Stored items:
═══
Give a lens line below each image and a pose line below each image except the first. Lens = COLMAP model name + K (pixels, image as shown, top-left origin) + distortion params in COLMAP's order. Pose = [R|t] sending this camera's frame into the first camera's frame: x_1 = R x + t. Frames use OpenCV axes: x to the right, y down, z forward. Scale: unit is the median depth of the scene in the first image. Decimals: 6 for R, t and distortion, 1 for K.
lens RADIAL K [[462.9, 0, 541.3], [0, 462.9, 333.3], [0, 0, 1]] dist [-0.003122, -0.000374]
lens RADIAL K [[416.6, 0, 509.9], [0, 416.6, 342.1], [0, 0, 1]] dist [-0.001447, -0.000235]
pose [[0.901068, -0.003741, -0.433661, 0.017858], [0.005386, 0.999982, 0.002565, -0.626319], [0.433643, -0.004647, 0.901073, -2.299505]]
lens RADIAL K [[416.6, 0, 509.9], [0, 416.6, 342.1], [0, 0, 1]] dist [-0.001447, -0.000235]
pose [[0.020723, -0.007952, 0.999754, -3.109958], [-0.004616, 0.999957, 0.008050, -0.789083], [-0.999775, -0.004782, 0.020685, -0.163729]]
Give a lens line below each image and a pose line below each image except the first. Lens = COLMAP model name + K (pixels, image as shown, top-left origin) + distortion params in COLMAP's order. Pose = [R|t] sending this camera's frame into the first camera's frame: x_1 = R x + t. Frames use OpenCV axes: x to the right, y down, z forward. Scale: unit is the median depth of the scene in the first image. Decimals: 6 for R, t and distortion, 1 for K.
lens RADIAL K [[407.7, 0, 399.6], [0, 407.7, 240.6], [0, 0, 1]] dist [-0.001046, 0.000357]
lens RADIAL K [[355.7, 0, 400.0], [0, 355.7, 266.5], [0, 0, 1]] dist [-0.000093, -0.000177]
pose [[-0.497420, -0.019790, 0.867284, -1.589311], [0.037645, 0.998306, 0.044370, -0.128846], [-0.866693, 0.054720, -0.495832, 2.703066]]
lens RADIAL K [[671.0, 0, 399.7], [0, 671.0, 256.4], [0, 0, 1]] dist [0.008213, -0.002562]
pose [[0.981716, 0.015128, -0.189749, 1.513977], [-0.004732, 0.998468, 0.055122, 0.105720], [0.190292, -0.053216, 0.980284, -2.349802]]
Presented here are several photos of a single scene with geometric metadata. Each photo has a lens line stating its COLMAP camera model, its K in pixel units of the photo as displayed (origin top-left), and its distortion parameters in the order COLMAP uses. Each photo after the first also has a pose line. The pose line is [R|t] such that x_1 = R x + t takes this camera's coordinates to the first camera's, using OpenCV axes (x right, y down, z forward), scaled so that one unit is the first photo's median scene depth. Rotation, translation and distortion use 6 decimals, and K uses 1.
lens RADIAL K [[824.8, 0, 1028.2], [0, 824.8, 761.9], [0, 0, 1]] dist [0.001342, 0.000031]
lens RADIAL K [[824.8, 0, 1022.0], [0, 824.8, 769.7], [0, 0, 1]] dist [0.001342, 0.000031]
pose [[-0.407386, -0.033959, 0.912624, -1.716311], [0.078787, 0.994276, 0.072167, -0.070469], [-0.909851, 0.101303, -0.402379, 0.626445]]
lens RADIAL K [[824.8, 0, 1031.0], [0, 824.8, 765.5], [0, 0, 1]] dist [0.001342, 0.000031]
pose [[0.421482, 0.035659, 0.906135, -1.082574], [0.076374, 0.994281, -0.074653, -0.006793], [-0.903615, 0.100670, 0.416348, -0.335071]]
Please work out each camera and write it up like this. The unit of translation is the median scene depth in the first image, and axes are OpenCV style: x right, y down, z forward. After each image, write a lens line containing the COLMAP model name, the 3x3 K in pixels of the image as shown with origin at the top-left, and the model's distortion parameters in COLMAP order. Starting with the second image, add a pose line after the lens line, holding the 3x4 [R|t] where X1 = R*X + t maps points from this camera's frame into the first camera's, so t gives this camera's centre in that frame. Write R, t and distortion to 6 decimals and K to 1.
═══
## YOUR INSTRUCTIONS
Every record is to be repeated exactly as written.

## THE COMPLETED TASK
Give a lens line below each image and a pose line below each image except the first. Lens = COLMAP model name + K (pixels, image as shown, top-left origin) + distortion params in COLMAP's order. Pose = [R|t] sending this camera's frame into the first camera's frame: x_1 = R x + t. Frames use OpenCV axes: x to the right, y down, z forward. Scale: unit is the median depth of the scene in the first image. Decimals: 6 for R, t and distortion, 1 for K.
lens RADIAL K [[462.9, 0, 541.3], [0, 462.9, 333.3], [0, 0, 1]] dist [-0.003122, -0.000374]
lens RADIAL K [[416.6, 0, 509.9], [0, 416.6, 342.1], [0, 0, 1]] dist [-0.001447, -0.000235]
pose [[0.901068, -0.003741, -0.433661, 0.017858], [0.005386, 0.999982, 0.002565, -0.626319], [0.433643, -0.004647, 0.901073, -2.299505]]
lens RADIAL K [[416.6, 0, 509.9], [0, 416.6, 342.1], [0, 0, 1]] dist [-0.001447, -0.000235]
pose [[0.020723, -0.007952, 0.999754, -3.109958], [-0.004616, 0.999957, 0.008050, -0.789083], [-0.999775, -0.004782, 0.020685, -0.163729]]
Give a lens line below each image and a pose line below each image except the first. Lens = COLMAP model name + K (pixels, image as shown, top-left origin) + distortion params in COLMAP's order. Pose = [R|t] sending this camera's frame into the first camera's frame: x_1 = R x + t. Frames use OpenCV axes: x to the right, y down, z forward. Scale: unit is the median depth of the scene in the first image. Decimals: 6 for R, t and distortion, 1 for K.
lens RADIAL K [[407.7, 0, 399.6], [0, 407.7, 240.6], [0, 0, 1]] dist [-0.001046, 0.000357]
lens RADIAL K [[355.7, 0, 400.0], [0, 355.7, 266.5], [0, 0, 1]] dist [-0.000093, -0.000177]
pose [[-0.497420, -0.019790, 0.867284, -1.589311], [0.037645, 0.998306, 0.044370, -0.128846], [-0.866693, 0.054720, -0.495832, 2.703066]]
lens RADIAL K [[671.0, 0, 399.7], [0, 671.0, 256.4], [0, 0, 1]] dist [0.008213, -0.002562]
pose [[0.981716, 0.015128, -0.189749, 1.513977], [-0.004732, 0.998468, 0.055122, 0.105720], [0.190292, -0.053216, 0.980284, -2.349802]]
Presented here are several photos of a single scene with geometric metadata. Each photo has a lens line stating its COLMAP camera model, its K in pixel units of the photo as displayed (origin top-left), and its distortion parameters in the order COLMAP uses. Each photo after the first also has a pose line. The pose line is [R|t] such that x_1 = R x + t takes this camera's coordinates to the first camera's, using OpenCV axes (x right, y down, z forward), scaled so that one unit is the first photo's median scene depth. Rotation, translation and distortion use 6 decimals, and K uses 1.
lens RADIAL K [[824.8, 0, 1028.2], [0, 824.8, 761.9], [0, 0, 1]] dist [0.001342, 0.000031]
lens RADIAL K [[824.8, 0, 1022.0], [0, 824.8, 769.7], [0, 0, 1]] dist [0.001342, 0.000031]
pose [[-0.407386, -0.033959, 0.912624, -1.716311], [0.078787, 0.994276, 0.072167, -0.070469], [-0.909851, 0.101303, -0.402379, 0.626445]]
lens RADIAL K [[824.8, 0, 1031.0], [0, 824.8, 765.5], [0, 0, 1]] dist [0.001342, 0.000031]
pose [[0.421482, 0.035659, 0.906135, -1.082574], [0.076374, 0.994281, -0.074653, -0.006793], [-0.903615, 0.100670, 0.416348, -0.335071]]
Please work out each camera and write it up like this. The unit of translation is the median scene depth in the first image, and axes are OpenCV style: x right, y down, z forward. After each image, write a lens line containing the COLMAP model name, the 3x3 K in pixels of the image as shown with origin at the top-left, and the model's distortion parameters in COLMAP order. Starting with the second image, add a pose line after the lens line, holding the 3x4 [R|t] where X1 = R*X + t maps points from this camera's frame into the first camera's, so t gives this camera's centre in that frame. Write R, t and distortion to 6 decimals and K to 1.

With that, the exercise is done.